‘Judea’ and ‘Samaria’ are faithful to history, as U.S. lawmakers increasingly realize.
By Gideon Israel
(February 5, 2026 / WSJ) In the Middle East, a place name is never just a name—it is a claim. For decades, the term “West Bank” has stripped the land of its historical identity. A mid-20th-century substitution, it replaced the indigenous names Judea and Samaria with a generic compass point to sever the Jewish connection to the region in the eyes of the world.
Now U.S. lawmakers in at least a dozen states and both houses of Congress are advancing legislation to restore these original names in official U.S. documents. More than updating nomenclature, they are reclaiming a stolen identity and forcing a collision between manufactured labels and the weight of history.
This shift promises to correct a profound geographical blurring. People see “the West Bank” on the news and “Judea and Samaria” in Scripture, unaware they are frequently looking at the same soil. Even those who know the stories of Abraham and the prophets often treat these hills as a mythical realm. By formalizing these names, legislators are bridging this gap, reconnecting these modern identities to their 3,000-year-old roots.

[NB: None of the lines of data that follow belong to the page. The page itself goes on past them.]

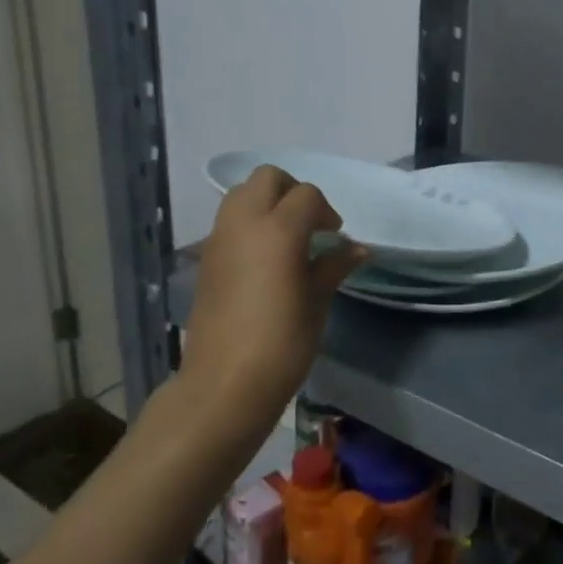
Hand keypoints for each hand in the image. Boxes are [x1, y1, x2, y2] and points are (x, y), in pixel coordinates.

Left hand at [179, 167, 367, 423]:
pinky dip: (249, 225)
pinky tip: (265, 260)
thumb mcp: (317, 302)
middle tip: (310, 225)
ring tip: (287, 239)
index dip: (326, 211)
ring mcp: (219, 240)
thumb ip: (334, 266)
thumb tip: (356, 248)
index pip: (306, 195)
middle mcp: (244, 224)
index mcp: (278, 230)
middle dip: (293, 192)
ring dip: (267, 204)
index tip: (335, 237)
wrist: (224, 384)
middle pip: (267, 179)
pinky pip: (228, 222)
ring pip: (241, 194)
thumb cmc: (282, 343)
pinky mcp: (205, 259)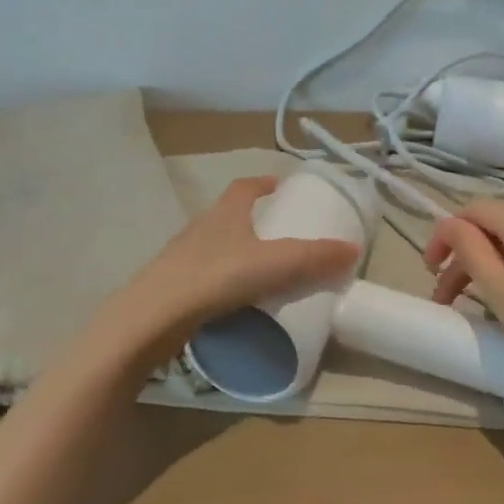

To see only “the West Bank” is to view a sterile geopolitical entity: a narrow strip of land defined by 20th-century skirmishes and modern conflict. “Judea and Samaria” (areas south and north of Jerusalem that are frequently named together) helps transform the landscape into a heritage, reminding the visitor that he is standing where Abraham received the promise and the Patriarchs purchased land in Hebron and Shechem. This is the cradle of Western monotheism. America’s Founders drew inspiration from these hills as they scattered the names of biblical towns across the maps of our own states.
Judea and Samaria are crucial to Israel’s survival. Their ridges tower up to 3,000 feet over the coastal plain where 70% of Israel’s population and Ben Gurion Airport reside. These highlands are a strategic asset that protects the country from invasion. Without them, Israel would be less than 10 miles wide at its narrowest point and indefensible. The Jordan Valley to the east acts as a buffer, its steep slopes forming a barrier against invasion. Lt. Gen. Tom Kelly famously noted that Israel couldn’t be defended without the terrain of Judea and Samaria.
The return to these names is a recognition of a 3,000-year-old blueprint. Samaria is a region born of a tangible transaction in the ninth century B.C., mentioned more than 100 times as the heart of the Northern Kingdom. From the days of Elijah to the promises of Jeremiah, these hills were a literal, geographical place.
To the south, “Judea” carries an equally indelible pedigree as the birthplace of the Davidic line and home of the returning exiles. Critically, Judea wasn’t merely a religious term. Even under the Persian Empire, it was the official administrative name for the province.
This naming remained standard into the first century. Christian scriptures treat Judea and Samaria not as symbols, but as the actual districts on the Roman map. These accounts describe a world where traveling through Samaria was a part of daily life, proving that a millennium after the kings of Israel, the world still used these names.
The shift away from them was a deliberate act of political cancellation. After crushing a Jewish revolt in the second century, Emperor Hadrian sought to sever the Jewish connection to the land by renaming the province “Syria Palaestina”—a name derived from the long-vanished Philistines. When the Romans conquered Jerusalem in the year 70, commemorative coins were stamped “IUDAEA CAPTA,” meaning “Judea Captured.”
Even the modern international community has used these enduring names. When the United Nations drafted the 1947 Partition Plan, it repeatedly referred to Judea and Samaria as official geographical markers. It is a striking irony: The same global body where these names are controversial was once unable to describe the land by any other means.
The transition to “West Bank” occurred in 1950, when Jordan annexed the territory. This political rebranding, recognized by only a handful of countries, sought to justify a Jordanian presence west of the river. It lasted only a couple of decades, yet it managed to cloud thousands of years of history.
By replacing “the West Bank” with “Judea and Samaria,” American lawmakers are doing more than making a geopolitical statement. They are affirming a worldview rooted in biblical record while fighting the erasure of the foundations upon which Western civilization is built.
Mr. Israel is an adviser to the National Association of Christian Lawmakers.